Chen, H.; Yang, Y.; Chen, X.; Zhou, H.; He, Y.; Li, M.; Lin, W.; Wang, Y.; Matthews, S.; Yuan, S.; Wang, H.; LIU, B.

Bacteria respond to stressful conditions through multiple pathways, including changes in gene expression patterns and mutations for adaptation. DNA supercoiling is a fundamental regulatory principle of bacterial gene expression, controlled antagonistically by DNA gyrase and topoisomerase I. Nucleoid-associated proteins, such as HU, also regulate supercoiling through interactions with DNA. Here, we identify Escherichia coli protein MsyB as a HU inhibitor and a {beta}-clamp binder.
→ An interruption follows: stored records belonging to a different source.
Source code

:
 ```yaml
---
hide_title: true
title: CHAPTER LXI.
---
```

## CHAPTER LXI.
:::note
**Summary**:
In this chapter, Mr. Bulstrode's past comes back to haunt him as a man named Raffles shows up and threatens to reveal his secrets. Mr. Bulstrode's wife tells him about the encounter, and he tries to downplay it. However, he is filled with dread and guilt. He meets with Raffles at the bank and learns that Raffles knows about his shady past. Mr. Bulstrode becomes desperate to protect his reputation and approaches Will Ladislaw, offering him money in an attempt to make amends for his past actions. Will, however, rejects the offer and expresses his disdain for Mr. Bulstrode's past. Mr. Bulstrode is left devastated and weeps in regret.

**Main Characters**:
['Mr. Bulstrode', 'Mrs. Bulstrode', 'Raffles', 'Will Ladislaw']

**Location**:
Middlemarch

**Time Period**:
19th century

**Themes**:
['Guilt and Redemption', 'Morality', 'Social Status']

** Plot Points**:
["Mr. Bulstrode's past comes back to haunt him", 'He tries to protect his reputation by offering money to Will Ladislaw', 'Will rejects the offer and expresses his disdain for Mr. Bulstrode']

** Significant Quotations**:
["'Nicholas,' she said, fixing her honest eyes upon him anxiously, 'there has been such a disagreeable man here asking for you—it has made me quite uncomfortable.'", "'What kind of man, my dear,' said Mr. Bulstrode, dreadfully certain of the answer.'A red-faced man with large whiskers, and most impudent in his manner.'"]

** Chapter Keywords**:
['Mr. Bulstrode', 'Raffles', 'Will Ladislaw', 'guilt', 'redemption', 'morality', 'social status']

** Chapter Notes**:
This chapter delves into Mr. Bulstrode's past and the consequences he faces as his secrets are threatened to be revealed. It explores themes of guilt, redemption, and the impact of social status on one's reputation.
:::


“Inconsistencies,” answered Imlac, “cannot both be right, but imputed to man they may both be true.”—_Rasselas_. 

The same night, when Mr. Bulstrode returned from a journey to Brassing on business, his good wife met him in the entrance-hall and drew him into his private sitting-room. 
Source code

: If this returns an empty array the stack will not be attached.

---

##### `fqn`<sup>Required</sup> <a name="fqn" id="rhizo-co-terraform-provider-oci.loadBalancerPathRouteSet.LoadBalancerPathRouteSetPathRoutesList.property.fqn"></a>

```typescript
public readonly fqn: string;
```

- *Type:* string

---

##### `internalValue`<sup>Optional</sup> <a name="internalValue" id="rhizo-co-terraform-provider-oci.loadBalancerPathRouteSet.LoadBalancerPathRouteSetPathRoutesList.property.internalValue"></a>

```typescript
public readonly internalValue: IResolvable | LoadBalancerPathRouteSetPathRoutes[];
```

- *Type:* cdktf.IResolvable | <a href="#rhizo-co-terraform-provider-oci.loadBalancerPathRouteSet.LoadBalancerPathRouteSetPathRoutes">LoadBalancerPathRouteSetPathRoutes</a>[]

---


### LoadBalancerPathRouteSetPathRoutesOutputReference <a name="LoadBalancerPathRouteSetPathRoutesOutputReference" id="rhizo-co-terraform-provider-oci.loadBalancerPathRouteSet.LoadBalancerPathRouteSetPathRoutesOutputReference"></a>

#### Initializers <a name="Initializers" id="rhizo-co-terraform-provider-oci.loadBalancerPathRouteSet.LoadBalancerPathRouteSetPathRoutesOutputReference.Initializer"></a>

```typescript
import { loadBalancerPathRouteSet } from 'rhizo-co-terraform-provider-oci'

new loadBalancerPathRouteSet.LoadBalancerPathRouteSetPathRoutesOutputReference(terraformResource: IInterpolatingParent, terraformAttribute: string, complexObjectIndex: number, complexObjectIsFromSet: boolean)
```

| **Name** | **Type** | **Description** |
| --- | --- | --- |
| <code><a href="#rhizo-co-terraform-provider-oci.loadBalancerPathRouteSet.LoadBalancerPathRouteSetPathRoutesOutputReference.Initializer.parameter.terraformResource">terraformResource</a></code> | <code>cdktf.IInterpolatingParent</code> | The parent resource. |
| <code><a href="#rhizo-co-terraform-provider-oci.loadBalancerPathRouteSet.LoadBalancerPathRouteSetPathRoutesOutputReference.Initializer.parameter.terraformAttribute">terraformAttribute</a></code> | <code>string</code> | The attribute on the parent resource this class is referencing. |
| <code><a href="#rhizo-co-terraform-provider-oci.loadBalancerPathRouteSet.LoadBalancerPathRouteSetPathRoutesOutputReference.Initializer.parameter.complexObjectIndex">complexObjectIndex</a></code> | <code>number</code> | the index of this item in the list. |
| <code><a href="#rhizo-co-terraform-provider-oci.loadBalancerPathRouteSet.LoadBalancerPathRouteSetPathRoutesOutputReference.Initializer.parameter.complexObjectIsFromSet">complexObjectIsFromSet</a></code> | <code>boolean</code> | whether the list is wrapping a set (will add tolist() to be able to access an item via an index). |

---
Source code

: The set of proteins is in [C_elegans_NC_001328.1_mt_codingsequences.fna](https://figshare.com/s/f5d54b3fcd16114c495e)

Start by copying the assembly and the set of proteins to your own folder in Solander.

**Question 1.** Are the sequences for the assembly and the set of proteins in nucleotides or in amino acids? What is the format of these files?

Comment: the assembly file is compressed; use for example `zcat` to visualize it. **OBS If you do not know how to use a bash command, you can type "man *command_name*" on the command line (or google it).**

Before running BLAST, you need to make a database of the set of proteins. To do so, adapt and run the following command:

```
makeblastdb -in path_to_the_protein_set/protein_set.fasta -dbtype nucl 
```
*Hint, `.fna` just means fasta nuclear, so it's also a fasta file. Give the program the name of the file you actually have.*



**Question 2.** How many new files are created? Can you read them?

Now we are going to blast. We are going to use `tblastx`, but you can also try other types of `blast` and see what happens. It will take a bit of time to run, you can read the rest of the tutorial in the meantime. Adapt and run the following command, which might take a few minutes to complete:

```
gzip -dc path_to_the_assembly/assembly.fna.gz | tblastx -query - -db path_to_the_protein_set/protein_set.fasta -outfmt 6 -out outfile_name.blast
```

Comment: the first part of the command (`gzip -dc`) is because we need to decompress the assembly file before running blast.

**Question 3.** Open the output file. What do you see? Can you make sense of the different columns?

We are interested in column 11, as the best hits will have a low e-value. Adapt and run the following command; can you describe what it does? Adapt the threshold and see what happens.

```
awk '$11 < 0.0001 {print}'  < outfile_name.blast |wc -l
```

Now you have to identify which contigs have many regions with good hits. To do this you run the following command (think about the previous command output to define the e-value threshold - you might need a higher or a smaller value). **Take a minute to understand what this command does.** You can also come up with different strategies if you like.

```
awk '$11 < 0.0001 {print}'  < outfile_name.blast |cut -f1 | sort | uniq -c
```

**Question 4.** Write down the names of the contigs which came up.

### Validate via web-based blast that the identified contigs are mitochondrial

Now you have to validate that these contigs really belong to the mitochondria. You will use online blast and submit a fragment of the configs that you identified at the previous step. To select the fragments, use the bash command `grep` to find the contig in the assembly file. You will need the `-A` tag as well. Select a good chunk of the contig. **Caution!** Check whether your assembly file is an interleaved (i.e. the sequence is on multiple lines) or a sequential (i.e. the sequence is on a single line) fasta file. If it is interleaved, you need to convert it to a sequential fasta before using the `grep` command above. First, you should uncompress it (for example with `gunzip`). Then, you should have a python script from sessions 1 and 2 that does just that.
MsyB is fine-tuned under various stressful conditions, where it modulates the population of DNA-bound HU by forming a HU-MsyB complex. Consequently, the balance between DNA-bound HU and MsyB-bound HU adjusts the DNA supercoiling state, thereby influencing transcription for adaptation. Additionally, under prolonged starvation during the stationary phase, sustained high level of MsyB increases DNA exposure to damaging factors, acting as a damage inducer. The HU/MsyB/{beta}-clamp interaction suggests a model in which MsyB coordinates with HU and the {beta}-clamp to facilitate damage acquisition and error-prone DNA repair. Thus, MsyB-dependent supercoiling regulation represents a novel two-tiered bacterial stress response mechanism in gene expression and adaptive mutation. Our findings reveal a previously unrecognized regulatory mechanism of bacterial supercoiling, positioning HU as a promising antibiotic target.